A few blocks from this school, which was built around 1880 and still stands, was also St. Paul Sanitarium on Bryan Street. It was a "convalescent" home for white Dallasites, and this is where Cammie Thompson Carrick Howard died of appendicitis in 1915. She was laid to rest in Waxahachie. A special Interurban train ferried mourners to her burial, and later, her children planned to dedicate a fountain at Waxahachie's public library in her memory. I don't believe that was ever completed, though.
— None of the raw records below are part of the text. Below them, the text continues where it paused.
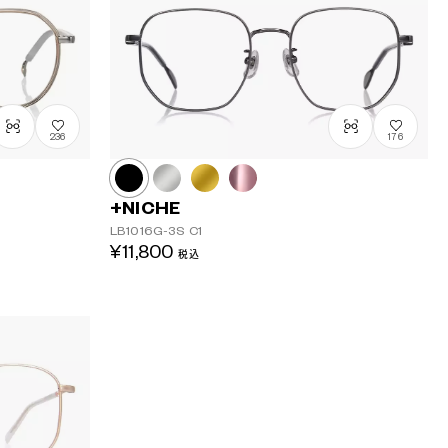
236
176
+NICHE
LB1016G-3S
C1
¥11,800
税込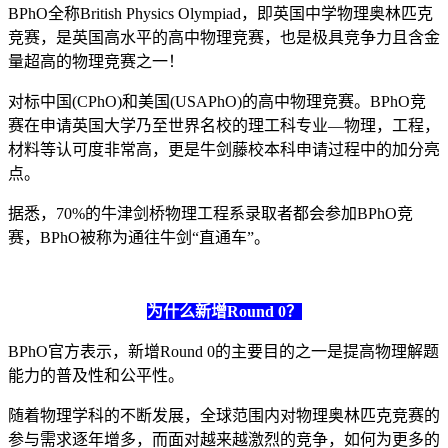
BPhO全称British Physics Olympiad，即英国中学物理奥林匹克
竞赛，是英国高水平的高中物理竞赛，也是极具竞争力且含金
量超高的物理竞赛之一！
对标中国(CPhO)和美国(USAPhO)的高中物理竞赛。BPhO竞
赛在申请英国大学乃至世界名校的理工科专业—物理，工程，
材料等认可度非常高，更是牛剑藤校本科申请过程中的加分亮
点。
据悉，70%的牛津剑桥物理工程系录取者都会参加BPhO竞
赛，BPhO被称为通往牛剑“直通车”。
为什么新增Round 0？
BPhO官方表示，新增Round 0的主要目的之一是提高物理解题
能力的普及性和公平性。
随着物理学科的不断发展，全球范围内对物理奥林匹克竞赛的
参与需求逐年增多，而面对越来越激烈的竞争，如何为更多的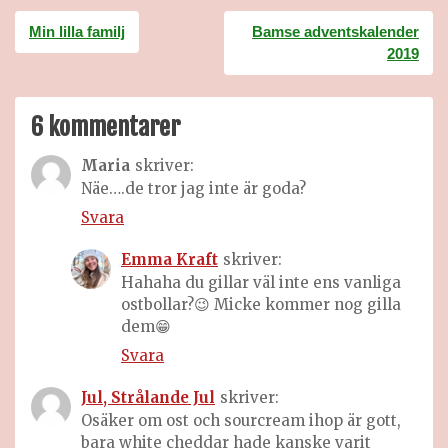
Inläggsnavigering
Min lilla familj
Bamse adventskalender
2019
6 kommentarer
Maria
skriver:
Näe….de tror jag inte är goda?
Svara
Emma Kraft
skriver:
Hahaha du gillar väl inte ens vanliga
ostbollar?😉 Micke kommer nog gilla
dem😁
Svara
Jul, Strålande Jul
skriver:
Osäker om ost och sourcream ihop är gott,
bara white cheddar hade kanske varit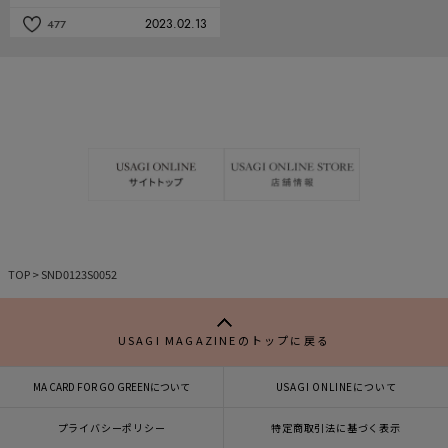
2023.02.13
477
記
事
を
お
気
に
入
り
TOP
>
SND0123S0052
USAGI MAGAZINEのトップに戻る
MA CARD FOR GO GREENについて
USAGI ONLINEについて
プライバシーポリシー
特定商取引法に基づく表示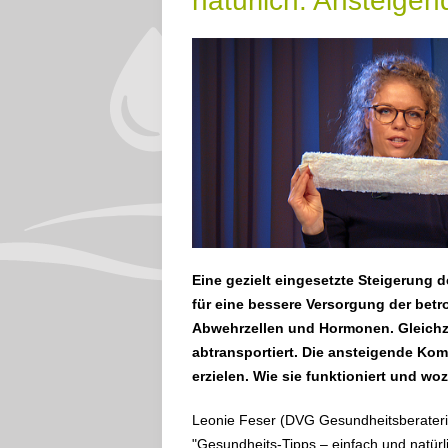
natürlich: Ansteige
Eine gezielt eingesetzte Steigerung 
für eine bessere Versorgung der betr
Abwehrzellen und Hormonen. Gleichzei
abtransportiert. Die ansteigende Kom
erzielen. Wie sie funktioniert und woz
Leonie Feser (DVG Gesundheitsberaterin
"Gesundheits-Tipps – einfach und natürli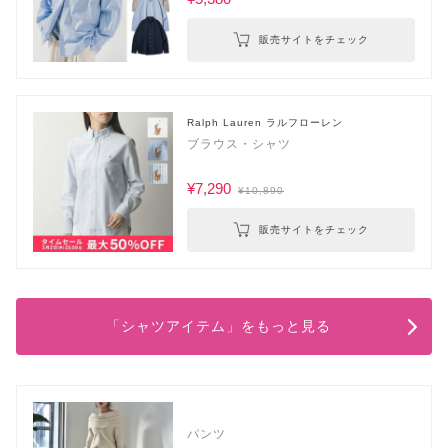
販売サイトをチェック
Ralph Lauren ラルフローレン
ブラウス・シャツ
¥7,290
¥10,890
販売サイトをチェック
「シャツアイテム」をもっと見る
パンツ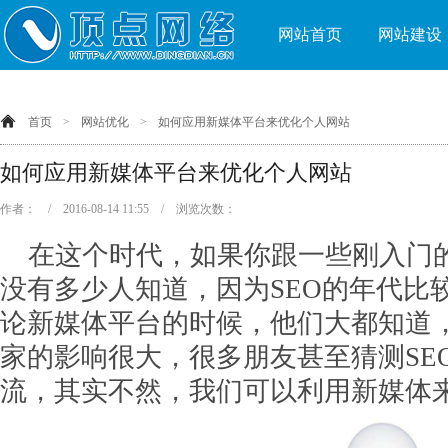
网站首页
网站建设
首页
>
网站优化
>
如何应用新媒体平台来优化个人网站
如何应用新媒体平台来优化个人网站
作者： / 2016-08-14 11:55 / 浏览次数：
在这个时代，如果你跟一些刚入门的
没有多少人知道，因为SEO的年代比
论新媒体平台的时候，他们大都知道
家的影响很大，很多朋友甚至猜测SE
流，其实不然，我们可以利用新媒体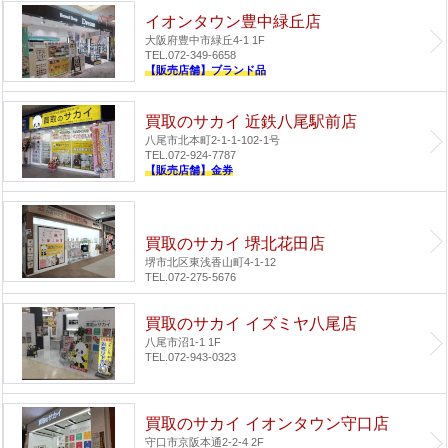
イオンタウン豊中緑丘店
大阪府豊中市緑丘4-1 1F
TEL.072-349-6658
【販売店舗】ブランド品
買取のサカイ 近鉄八尾駅前店
八尾市北本町2-1-1-102-1号
TEL.072-924-7787
【販売店舗】金券
買取のサカイ 堺北花田店
堺市北区東浅香山町4-1-12
TEL.072-275-5676
買取のサカイ イズミヤ八尾店
八尾市沼1-1 1F
TEL.072-943-0323
買取のサカイ イオンタウン守口店
守口市京阪本通2-2-4 2F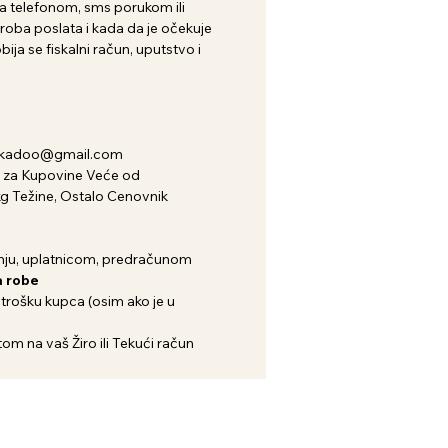
 telefonom, sms porukom ili
roba poslata i kada da je očekuje
ija se fiskalni račun, uputstvo i
nkadoo@gmail.com
za Kupovine Veće od
kg Težine, Ostalo Cenovnik
ju, uplatnicom, predračunom
 robe
 trošku kupca (osim ako je u
om na vaš Žiro ili Tekući račun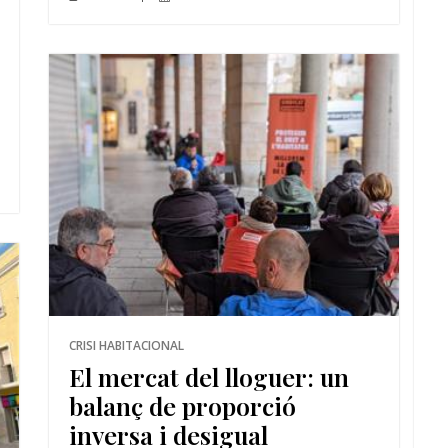
CRISI HABITACIONAL
El mercat del lloguer: un
balanç de proporció
inversa i desigual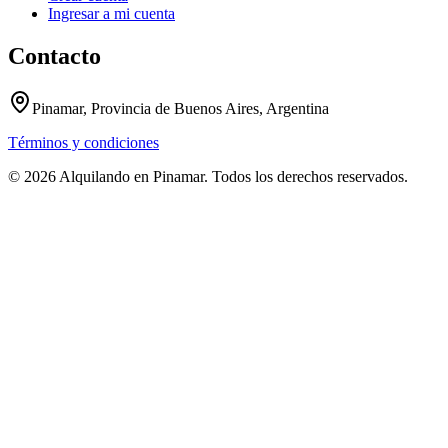
Ingresar a mi cuenta
Contacto
Pinamar, Provincia de Buenos Aires, Argentina
Términos y condiciones
© 2026 Alquilando en Pinamar. Todos los derechos reservados.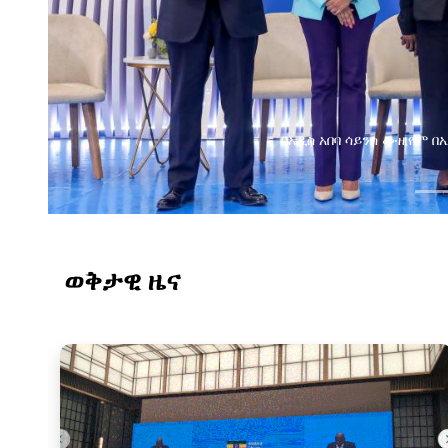
የልማት አጋሮች በአባልነት የየ
የኢንፎርሜሽን ቴክኖሎ
ወቅታዊ ዜና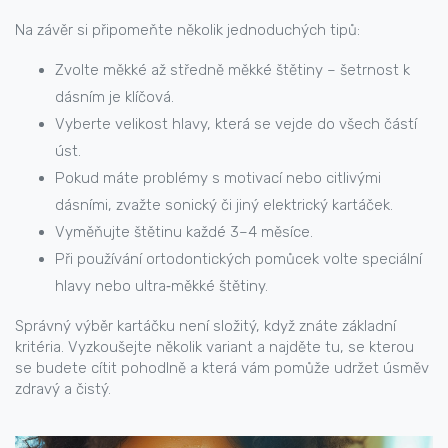
Na závěr si připomeňte několik jednoduchých tipů:
Zvolte měkké až středně měkké štětiny – šetrnost k
dásním je klíčová.
Vyberte velikost hlavy, která se vejde do všech částí
úst.
Pokud máte problémy s motivací nebo citlivými
dásními, zvažte sonický či jiný elektrický kartáček.
Vyměňujte štětinu každé 3–4 měsíce.
Při používání ortodontických pomůcek volte speciální
hlavy nebo ultra‑měkké štětiny.
Správný výběr kartáčku není složitý, když znáte základní
kritéria. Vyzkoušejte několik variant a najděte tu, se kterou
se budete cítit pohodlně a která vám pomůže udržet úsměv
zdravý a čistý.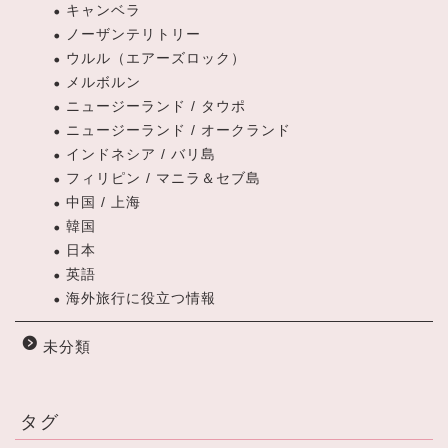
キャンベラ
ノーザンテリトリー
ウルル（エアーズロック）
メルボルン
ニュージーランド / タウポ
ニュージーランド / オークランド
インドネシア / バリ島
フィリピン / マニラ＆セブ島
中国 / 上海
韓国
日本
英語
海外旅行に役立つ情報
未分類
タグ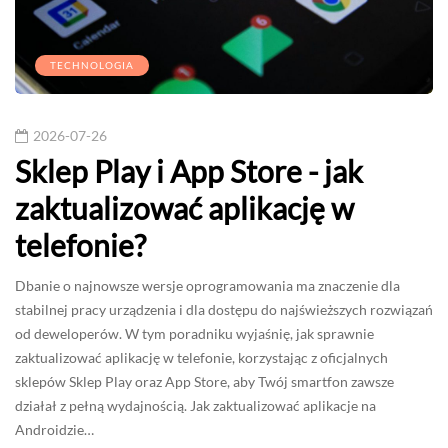
TECHNOLOGIA
2026-07-26
Sklep Play i App Store - jak
zaktualizować aplikację w
telefonie?
Dbanie o najnowsze wersje oprogramowania ma znaczenie dla
stabilnej pracy urządzenia i dla dostępu do najświeższych rozwiązań
od deweloperów. W tym poradniku wyjaśnię, jak sprawnie
zaktualizować aplikację w telefonie, korzystając z oficjalnych
sklepów Sklep Play oraz App Store, aby Twój smartfon zawsze
działał z pełną wydajnością. Jak zaktualizować aplikacje na
Androidzie…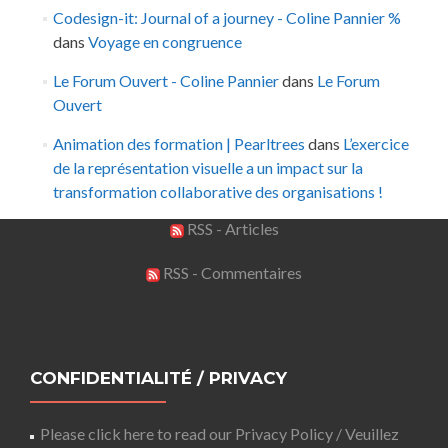
Codesign-it: Journal of a journey - Coline Pannier %
dans
Voyage en congruence
Le Forum Ouvert - Coline Pannier
dans
Le Forum
Ouvert
Animation des formation | Pearltrees
dans
L’exercice
de la représentation visuelle a un impact sur la
transformation collaborative des organisations !
RSS - Articles
RSS - Commentaires
CONFIDENTIALITÉ / PRIVACY
Please click here to read our Privacy Policy / Veuillez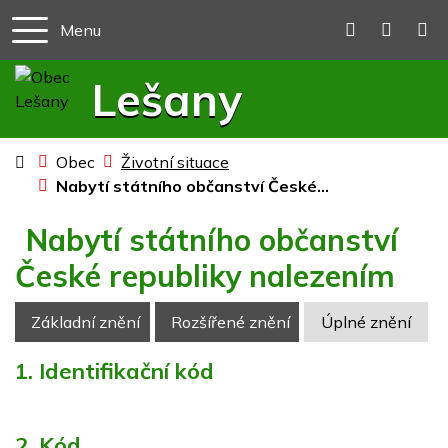
Menu
+420 582 3
obecles
Lešany
Úvodní stránka
Obec
Životní situace
Nabytí státního občanství České...
Nabytí státního občanství
České republiky nalezením
Základní znění
Rozšířené znění
Úplné znění
1. Identifikační kód
2. Kód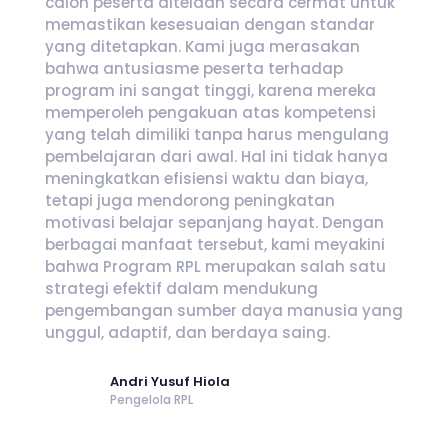
calon peserta ditelaah secara cermat untuk
memastikan kesesuaian dengan standar
yang ditetapkan. Kami juga merasakan
bahwa antusiasme peserta terhadap
program ini sangat tinggi, karena mereka
memperoleh pengakuan atas kompetensi
yang telah dimiliki tanpa harus mengulang
pembelajaran dari awal. Hal ini tidak hanya
meningkatkan efisiensi waktu dan biaya,
tetapi juga mendorong peningkatan
motivasi belajar sepanjang hayat. Dengan
berbagai manfaat tersebut, kami meyakini
bahwa Program RPL merupakan salah satu
strategi efektif dalam mendukung
pengembangan sumber daya manusia yang
unggul, adaptif, dan berdaya saing.
Andri Yusuf Hiola
Pengelola RPL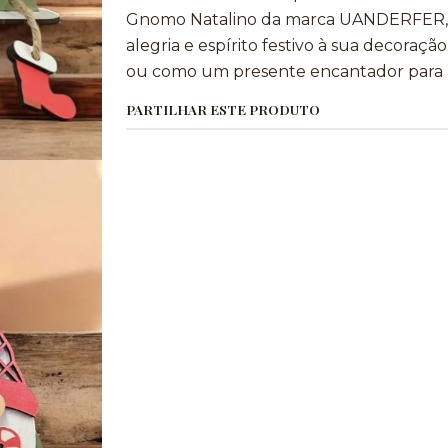
Gnomo Natalino da marca UANDERFER, p
alegria e espírito festivo à sua decoração.
ou como um presente encantador para a 
PARTILHAR ESTE PRODUTO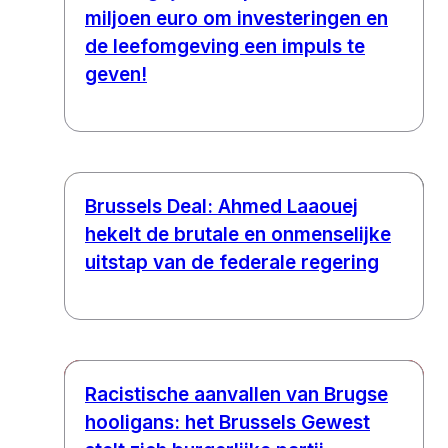
miljoen euro om investeringen en
de leefomgeving een impuls te
geven!
Brussels Deal: Ahmed Laaouej
hekelt de brutale en onmenselijke
uitstap van de federale regering
Racistische aanvallen van Brugse
hooligans: het Brussels Gewest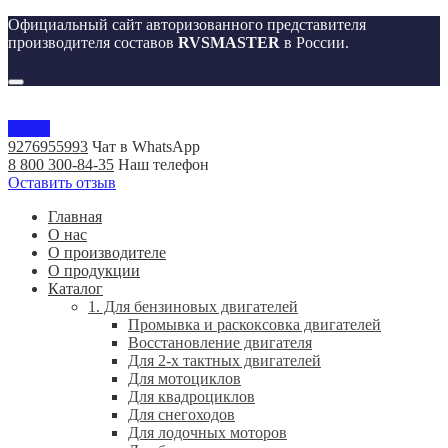
Официальный сайт авторизованного представителя
производителя составов
RVSMASTER
в России.
Меню
9276955993
Чат в WhatsApp
8 800 300-84-35
Наш телефон
Оставить отзыв
Главная
О нас
О производителе
О продукции
Каталог
1. Для бензиновых двигателей
Промывка и раскоксовка двигателей
Восстановление двигателя
Для 2-х тактных двигателей
Для мотоциклов
Для квадроциклов
Для снегоходов
Для лодочных моторов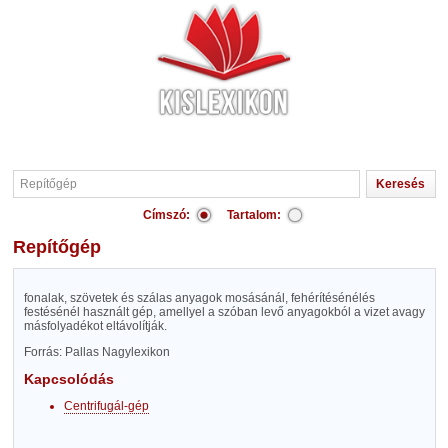
Címszó:
Tartalom:
Repítőgép
fonalak, szövetek és szálas anyagok mosásánál, fehérítésénélés
festésénél használt gép, amellyel a szóban levő anyagokból a vizet avagy
másfolyadékot eltávolítják.
Forrás: Pallas Nagylexikon
Kapcsolódás
Centrifugál-gép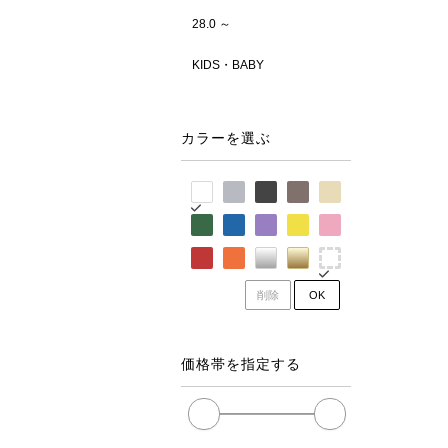
28.0 ～
KIDS・BABY
カラーを選ぶ
削除
OK
価格帯を指定する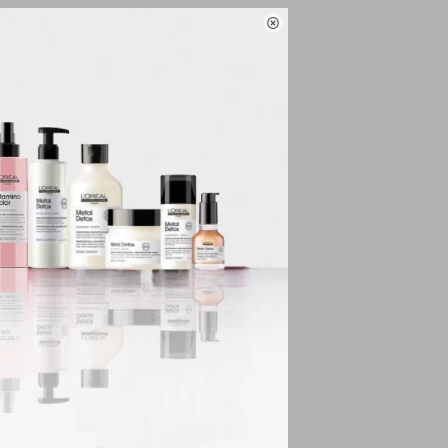

naturaleza y sus
ido de forma
tura con una rica y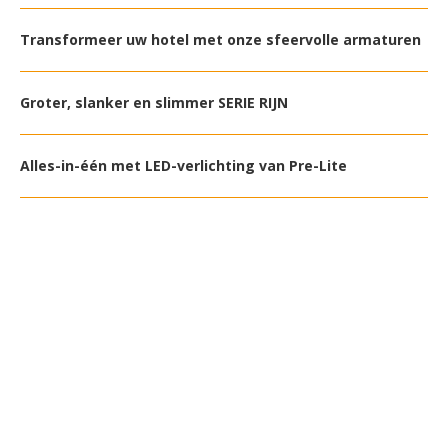
Transformeer uw hotel met onze sfeervolle armaturen
Groter, slanker en slimmer SERIE RIJN
Alles-in-één met LED-verlichting van Pre-Lite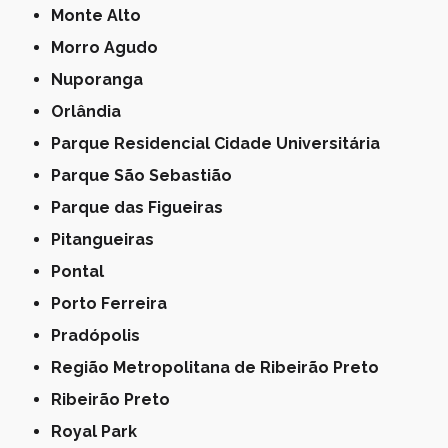
Monte Alto
Morro Agudo
Nuporanga
Orlândia
Parque Residencial Cidade Universitária
Parque São Sebastião
Parque das Figueiras
Pitangueiras
Pontal
Porto Ferreira
Pradópolis
Região Metropolitana de Ribeirão Preto
Ribeirão Preto
Royal Park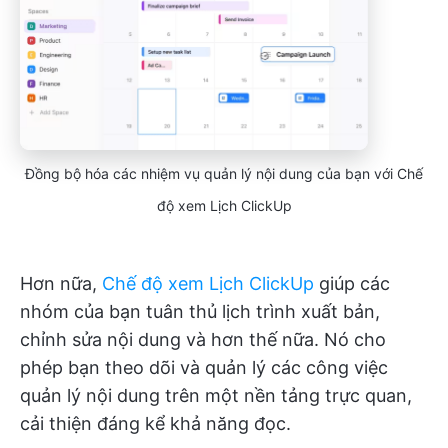
Đồng bộ hóa các nhiệm vụ quản lý nội dung của bạn với Chế
độ xem Lịch ClickUp
Hơn nữa,
Chế độ xem Lịch ClickUp
giúp các
nhóm của bạn tuân thủ lịch trình xuất bản,
chỉnh sửa nội dung và hơn thế nữa. Nó cho
phép bạn theo dõi và quản lý các công việc
quản lý nội dung trên một nền tảng trực quan,
cải thiện đáng kể khả năng đọc.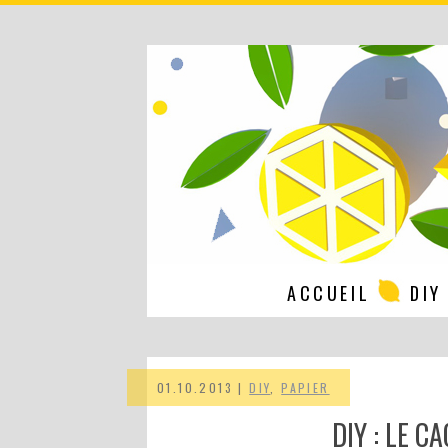
ACCUEIL
DIY
01.10.2013 |
DIY
,
PAPIER
DIY : LE 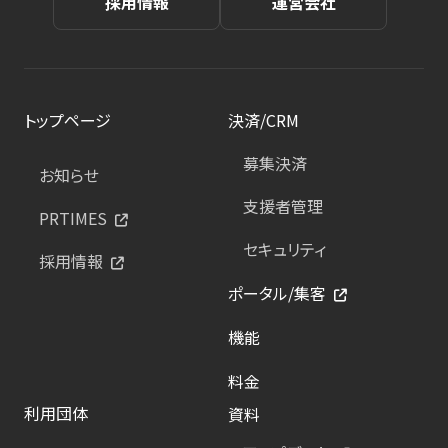
採用情報
運営会社
トップページ
決済/CRM
募集決済
お知らせ
支援者管理
PRTIMES
セキュリティ
採用情報
ポータル/集客
機能
料金
利用団体
資料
With Cammie's background at Mansfield around the Civil War, her experience in dealing with the suicide of her first husband and the chronic illness of her son, living in a neighborhood that included many immigrants, and the high esteem afforded to her upon her death, it makes me wonder how influential she was in her son's zeal to bring sanitation and health to Texas and Dallas. The photograph of Cammie Thompson Carrick Howard, aka "Mrs B M Howard," became a real deep-diving history lesson!


Postcard
The site of St Paul's Sanitarium on Bryan Street in Dallas is now jumble of single family homes and apartment complexes. This postcard from 1911 belongs to the Texas Medical Association (Portal to Texas History).